I saw Les Monday morning and asked him for a referral to a couple good counselors who he thought could understand a complex relationship. We’d all agreed to work on it together, but I also wanted, finally, to talk to someone personally—alone. I couldn’t live with my former life hanging over my head any longer. All my stored knowledge and wisdom from that life had not helped in the long run. I was nearly twenty-six years old, and I could see myself living a life estranged from my husband and wife, even though we lived in the same house. There was another bedroom I could move into. I was sure, just based on the hormonal activity I knew was going on inside Lily, that she would forgive Bruce and they would become the Mom and Dad of the household. I would be the rich maiden aunt who lived in the other room.
I didn’t want to live my life like that, but I couldn’t imagine another way that it would work out.
As soon as I told him what I needed, Les nodded his head.
“I’m sorry you’re having difficulty,” he said. “But you should know that just agreeing to get help together and then taking the step of getting help for yourself as well is a step in the right direction. It’s a positive move. You know I can’t help you because we are friends and business associates. But I’m sure I can find someone who will.”
“Thank you, Les,” I said. “Now how soon can we get the needle disposal units installed? And I’ve been thinking about that empty house on the corner.”
Things were uneasy. We started sleeping in separate rooms—all three of us. We talked. We went to our counseling sessions. I’d already started with the other counselor Les recommended, but the relationship counselor wanted separate sessions with each of us as well as our combined session once a week until she knew where we were individually, as well as together. In a way, I was glad of that. It let me separate what I wanted to talk about with my therapist for myself and what I wanted to talk about for our relationship. We even got Emily a few sessions with a children’s therapist who understood the basics of our family dynamic and why we were all in counseling.
Over the course of months, it seemed, we gradually rebuilt.

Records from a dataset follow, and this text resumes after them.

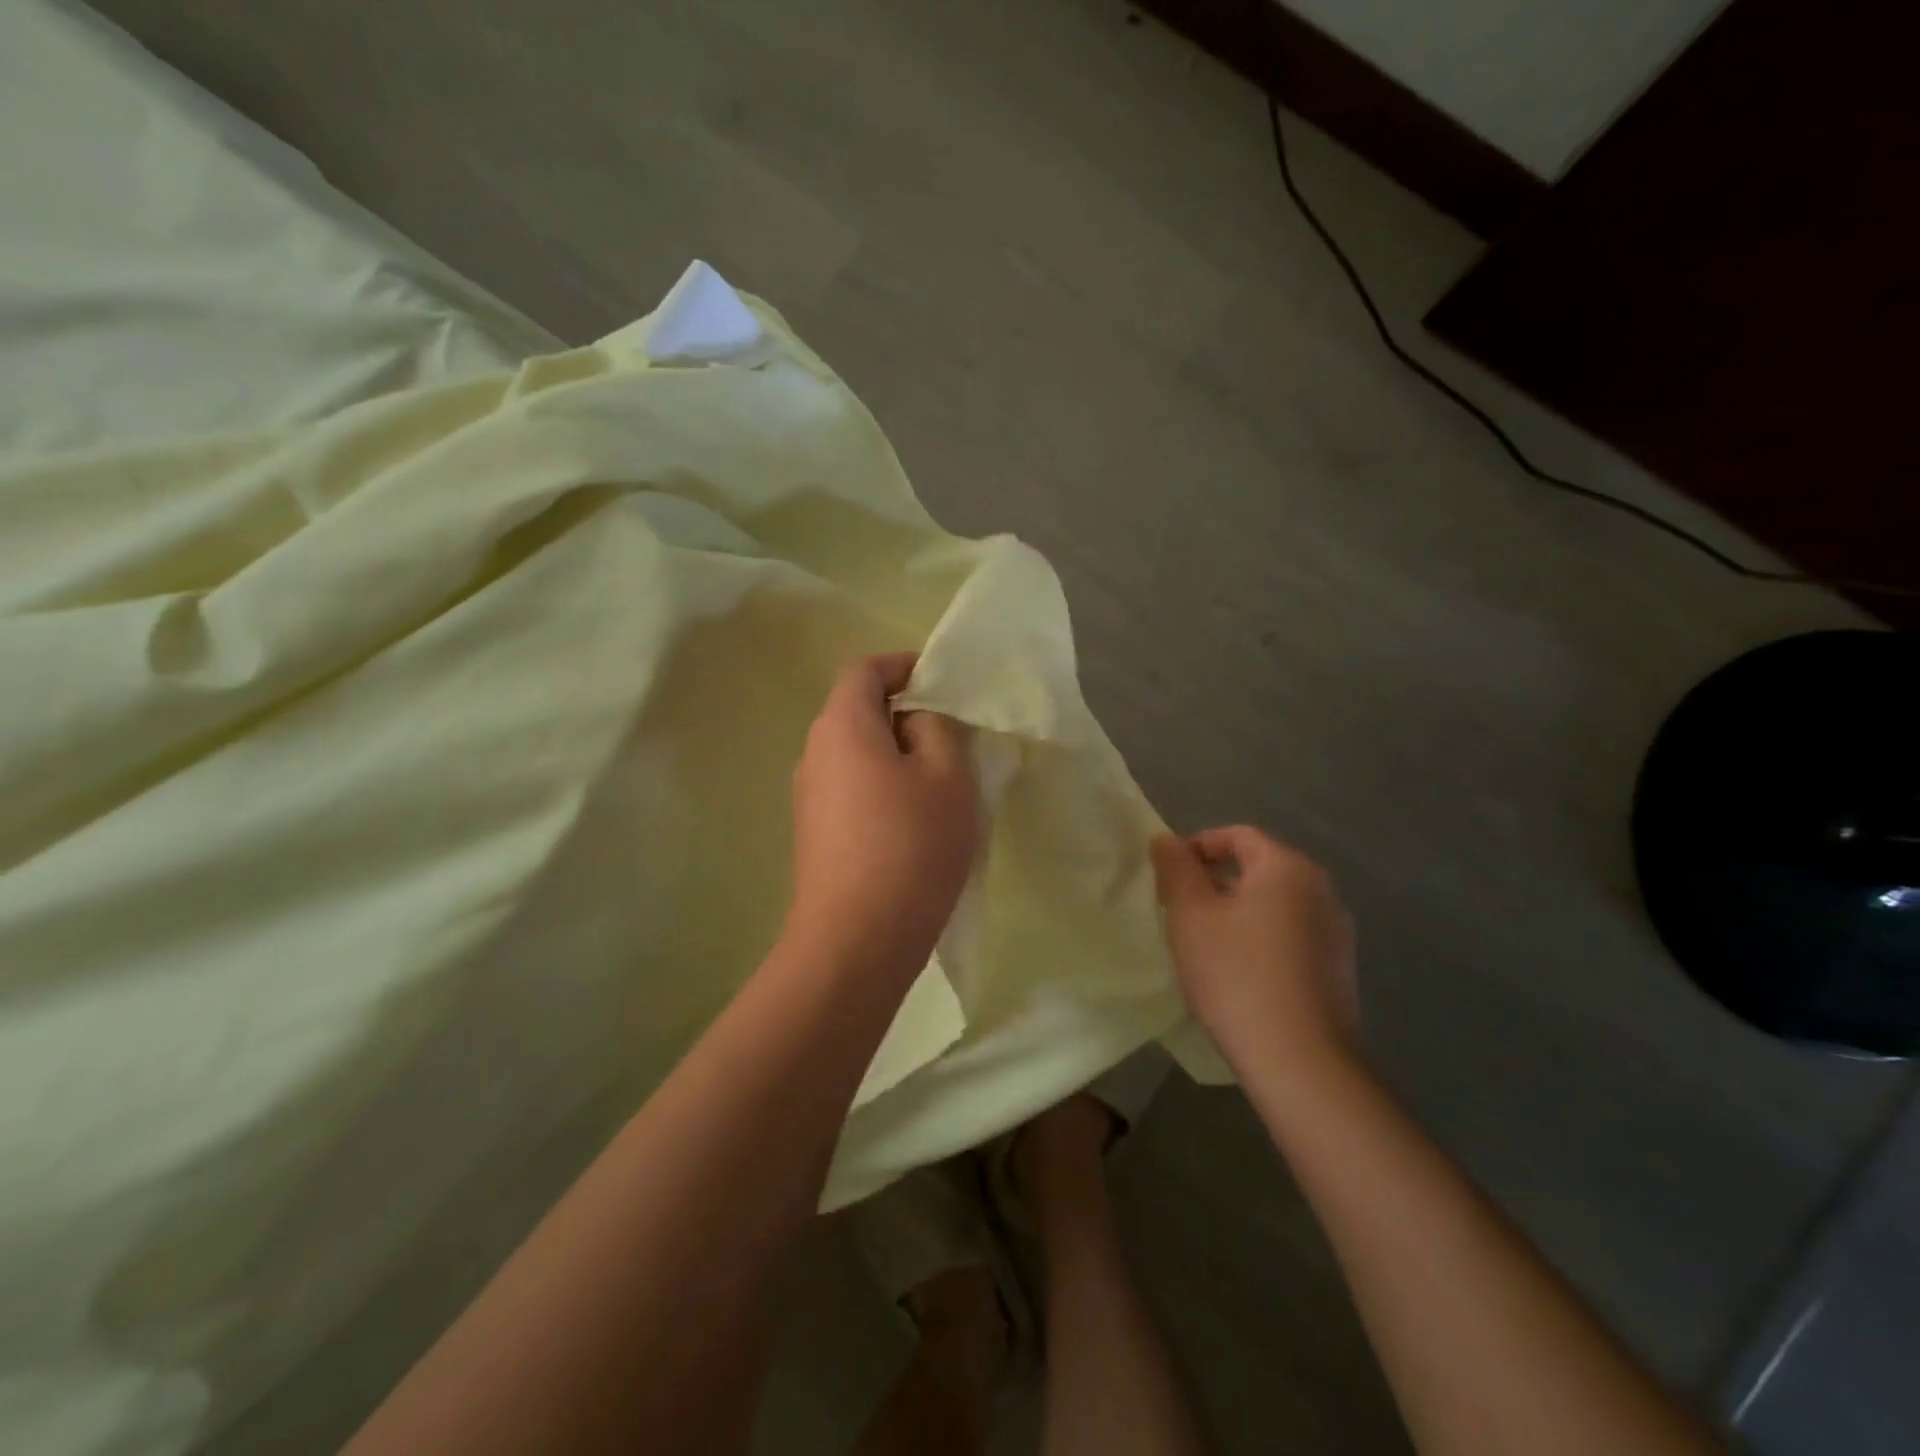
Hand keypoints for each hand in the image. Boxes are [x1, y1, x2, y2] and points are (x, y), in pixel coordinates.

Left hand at [786, 654, 976, 974]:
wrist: (856, 941)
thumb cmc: (909, 846)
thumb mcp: (946, 776)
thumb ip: (937, 728)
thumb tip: (918, 717)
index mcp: (841, 726)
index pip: (865, 670)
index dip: (904, 666)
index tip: (942, 683)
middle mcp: (814, 753)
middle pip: (858, 711)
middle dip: (905, 713)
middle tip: (952, 735)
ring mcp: (809, 796)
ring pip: (857, 754)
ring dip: (896, 754)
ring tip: (940, 781)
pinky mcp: (814, 833)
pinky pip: (851, 788)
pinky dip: (882, 786)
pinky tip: (914, 821)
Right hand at [1150, 826, 1358, 1080]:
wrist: (1300, 1061)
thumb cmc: (1236, 975)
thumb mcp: (1190, 915)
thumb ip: (1175, 869)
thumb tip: (1166, 840)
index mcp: (1288, 868)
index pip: (1237, 835)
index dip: (1197, 847)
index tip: (1168, 876)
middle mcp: (1321, 890)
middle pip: (1259, 867)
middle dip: (1214, 881)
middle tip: (1179, 909)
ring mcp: (1336, 932)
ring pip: (1275, 904)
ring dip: (1237, 911)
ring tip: (1205, 942)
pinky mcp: (1338, 969)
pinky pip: (1291, 935)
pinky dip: (1261, 938)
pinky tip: (1239, 972)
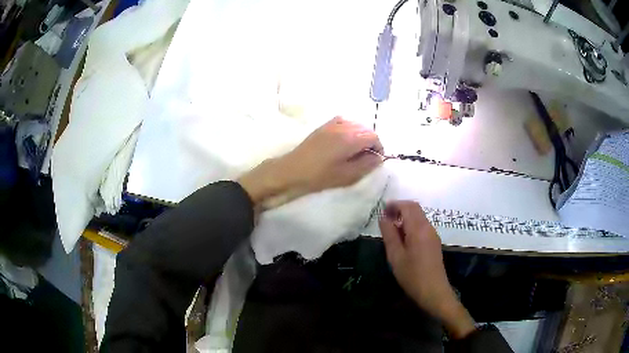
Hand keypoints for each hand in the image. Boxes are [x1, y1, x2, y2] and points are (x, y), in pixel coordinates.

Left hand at [239, 116, 382, 205]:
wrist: (292, 170)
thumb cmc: (320, 176)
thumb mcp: (347, 175)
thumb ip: (367, 164)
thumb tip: (379, 157)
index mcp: (350, 137)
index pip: (374, 136)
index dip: (379, 148)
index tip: (375, 160)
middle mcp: (343, 126)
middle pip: (366, 129)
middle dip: (370, 142)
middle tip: (366, 158)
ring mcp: (332, 124)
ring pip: (355, 125)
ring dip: (360, 136)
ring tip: (355, 152)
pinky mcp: (324, 126)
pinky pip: (344, 122)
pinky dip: (349, 130)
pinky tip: (344, 142)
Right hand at [380, 201, 475, 338]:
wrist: (433, 291)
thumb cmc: (412, 275)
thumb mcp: (395, 255)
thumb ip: (389, 234)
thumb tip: (383, 217)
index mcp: (418, 228)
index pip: (408, 206)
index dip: (394, 205)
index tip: (382, 211)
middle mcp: (428, 227)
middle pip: (415, 208)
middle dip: (400, 209)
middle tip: (386, 218)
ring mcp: (433, 234)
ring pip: (419, 217)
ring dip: (406, 217)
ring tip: (392, 229)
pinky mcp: (434, 242)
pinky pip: (422, 226)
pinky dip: (411, 225)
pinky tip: (403, 238)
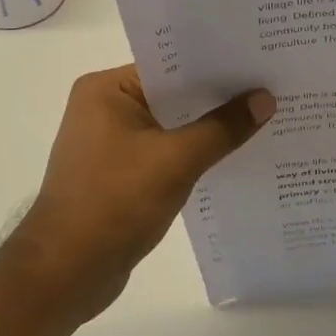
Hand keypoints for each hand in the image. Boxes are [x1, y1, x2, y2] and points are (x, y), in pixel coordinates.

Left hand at [0, 65, 273, 327]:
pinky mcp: (119, 174)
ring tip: (262, 117)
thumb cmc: (114, 203)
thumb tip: (265, 98)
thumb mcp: (176, 160)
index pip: (170, 65)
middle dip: (218, 96)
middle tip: (270, 86)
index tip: (258, 61)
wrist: (65, 274)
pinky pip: (165, 151)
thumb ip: (222, 128)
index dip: (215, 64)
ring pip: (172, 125)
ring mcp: (110, 143)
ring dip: (208, 127)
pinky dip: (193, 153)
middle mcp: (104, 108)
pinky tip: (232, 155)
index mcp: (106, 90)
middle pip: (173, 94)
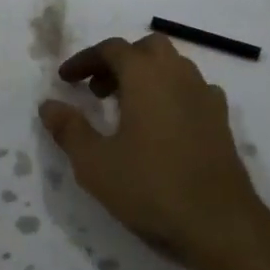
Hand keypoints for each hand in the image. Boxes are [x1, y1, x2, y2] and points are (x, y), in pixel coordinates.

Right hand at [38, 34, 269, 268]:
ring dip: (146, 75)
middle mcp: (178, 74)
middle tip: (97, 90)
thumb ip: (69, 129)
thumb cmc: (151, 187)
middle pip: (146, 48)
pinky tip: (163, 124)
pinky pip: (192, 90)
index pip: (111, 49)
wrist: (219, 221)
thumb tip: (48, 105)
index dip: (84, 60)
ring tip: (126, 108)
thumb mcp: (95, 163)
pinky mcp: (221, 119)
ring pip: (173, 66)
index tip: (65, 80)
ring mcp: (204, 95)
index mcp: (146, 76)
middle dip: (119, 61)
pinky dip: (171, 93)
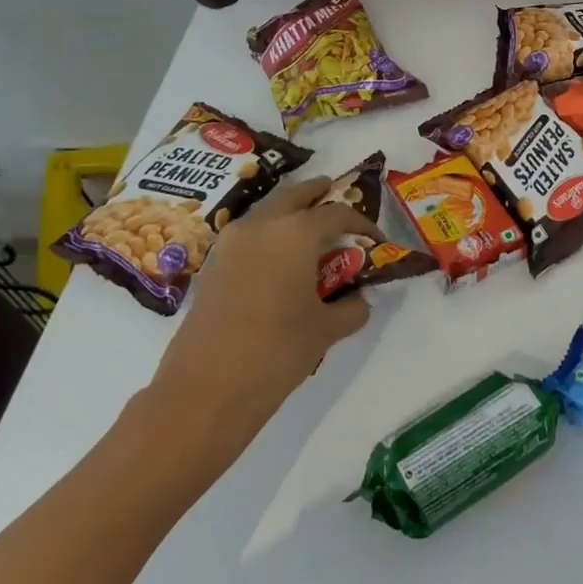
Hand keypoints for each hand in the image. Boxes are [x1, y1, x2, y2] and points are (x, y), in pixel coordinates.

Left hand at [150, 176, 379, 435]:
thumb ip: (352, 308)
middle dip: (317, 194)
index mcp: (294, 233)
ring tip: (310, 229)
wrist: (205, 390)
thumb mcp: (326, 330)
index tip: (377, 240)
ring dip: (290, 213)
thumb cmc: (276, 352)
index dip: (362, 223)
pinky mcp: (213, 266)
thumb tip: (359, 300)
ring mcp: (230, 244)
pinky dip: (269, 235)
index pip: (337, 213)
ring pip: (266, 212)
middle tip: (335, 193)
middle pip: (294, 196)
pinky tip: (281, 260)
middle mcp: (260, 226)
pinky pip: (248, 236)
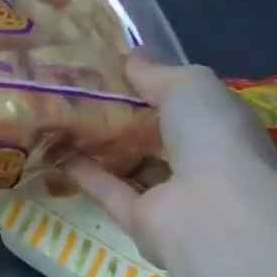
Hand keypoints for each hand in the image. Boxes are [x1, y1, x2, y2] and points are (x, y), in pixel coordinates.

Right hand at [66, 57, 276, 261]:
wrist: (213, 214)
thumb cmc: (213, 136)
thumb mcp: (189, 85)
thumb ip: (156, 72)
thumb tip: (131, 56)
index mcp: (221, 126)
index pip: (186, 101)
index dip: (154, 82)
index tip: (116, 65)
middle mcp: (200, 160)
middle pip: (155, 132)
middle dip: (125, 112)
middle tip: (81, 86)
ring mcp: (170, 194)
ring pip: (131, 162)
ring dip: (102, 142)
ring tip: (62, 113)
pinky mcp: (139, 220)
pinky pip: (108, 190)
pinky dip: (84, 171)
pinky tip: (54, 147)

Part of the process, of course, was Lily’s pregnancy. Even though Lily and I had been through the process before, we went to all the birth classes together. Even Emily went to some of them and was as excited about having a baby brother or sister as the rest of us were. Ultrasound said it was to be a brother.
Great. One more dick to worry about.
Bruce got a huge surprise when TRP called him for an interview. Their tech director had a heart attack during the opening of Barefoot in the Park and they heard he was available. The director, Tessa, had worked with him at Park Square Theater while he was in grad school. I guess theater contacts never go stale. He was happy to be employed again, even though the salary was considerably less than what he’d made at Grace College.
When Lily was seven months along, she begged us both to come back to her bed so junior could get to know his parents. Bruce and I slept with Lily between us. It wasn’t sexual, but there was a feeling of such intensity to be so close to my family that I could hardly bear it. Sometime during the night, Emily crawled into the big bed with us and we all woke up together in the morning with the first glimmer of real happiness that we’d experienced in five months.